CORTE di CASSAZIONE sentenza n. 18090 depositata il 14 settembre 2016
FALLIMENTO – CONCORDATO PREVENTIVO – ANNULLAMENTO DEL CONCORDATO PREVENTIVO – INTERPRETAZIONE DEL COMBINATO DISPOSTO DEGLI ARTT. 186 E 138 L.FALL. – RIFERIMENTO AGLI ATTI DI FRODE DI CUI ALL’ART. 173 L.FALL. – AMMISSIBILITÀ – FONDAMENTO
SVOLGIMENTO DEL PROCESSO
Con sentenza del 6-20/3/2015, la Corte d’appello di Napoli, in accoglimento del reclamo di C. s.r.l. in liquidazione, ha revocato il decreto di annullamento del concordato preventivo depositato dal Tribunale di Napoli il 10/11/2014 e la sentenza di fallimento del (OMISSIS), ed ha compensato le spese tra le parti.

*Dati disponibili*.
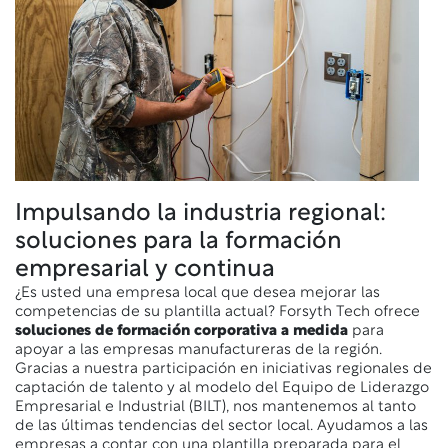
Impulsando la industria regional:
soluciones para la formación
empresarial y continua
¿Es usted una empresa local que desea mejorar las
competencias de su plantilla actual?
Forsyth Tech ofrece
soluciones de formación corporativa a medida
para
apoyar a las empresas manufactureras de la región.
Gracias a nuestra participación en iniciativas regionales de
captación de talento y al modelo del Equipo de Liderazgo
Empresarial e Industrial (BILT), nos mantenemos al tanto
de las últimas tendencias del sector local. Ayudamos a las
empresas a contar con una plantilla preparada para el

==

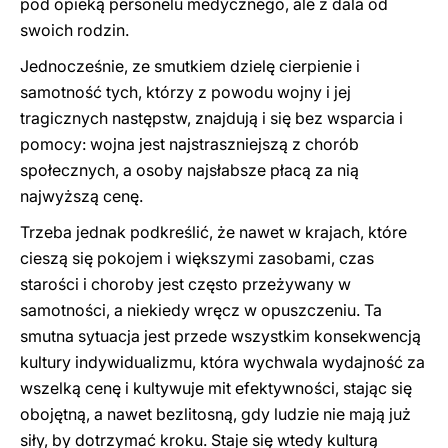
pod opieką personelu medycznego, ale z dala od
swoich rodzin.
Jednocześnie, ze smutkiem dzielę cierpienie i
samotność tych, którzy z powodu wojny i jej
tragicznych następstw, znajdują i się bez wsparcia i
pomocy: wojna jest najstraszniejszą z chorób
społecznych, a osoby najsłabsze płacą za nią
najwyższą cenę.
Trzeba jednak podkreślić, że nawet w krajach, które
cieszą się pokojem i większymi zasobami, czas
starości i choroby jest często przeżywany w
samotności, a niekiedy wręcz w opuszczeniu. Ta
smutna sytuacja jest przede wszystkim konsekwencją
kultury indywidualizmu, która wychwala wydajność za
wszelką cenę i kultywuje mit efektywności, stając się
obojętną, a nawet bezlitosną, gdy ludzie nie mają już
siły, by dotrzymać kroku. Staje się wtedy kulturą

*Azioni da compiere*.
**a.** Modifica il brano selezionato da "CORTE di CASSAZIONE" fino a "tra le parti." incluso, sostituendo "Tribunale di Napoli" con "Tribunale di Salerno".
**b.** Secondo il brano selezionato, quale corte ha accolto il reclamo di C. s.r.l. in liquidazione?
L'elenco non è necessario per svolgere il lavoro.

*Soluzioni dei compiti*.
**a.**
CORTE di CASSAZIONE sentenza n. 18090 depositata il 14 settembre 2016
FALLIMENTO – CONCORDATO PREVENTIVO – ANNULLAMENTO DEL CONCORDATO PREVENTIVO – INTERPRETAZIONE DEL COMBINATO DISPOSTO DEGLI ARTT. 186 E 138 L.FALL. – RIFERIMENTO AGLI ATTI DI FRODE DI CUI ALL’ART. 173 L.FALL. – AMMISSIBILITÀ – FONDAMENTO
SVOLGIMENTO DEL PROCESSO
Con sentenza del 6-20/3/2015, la Corte d’appello di Napoli, in accoglimento del reclamo di C. s.r.l. in liquidazione, ha revocato il decreto di annullamento del concordato preventivo depositato dal Tribunale di Salerno il 10/11/2014 e la sentenza di fallimento del (OMISSIS), ed ha compensato le spese tra le parti.

**b.** La Corte d’appello di Napoli.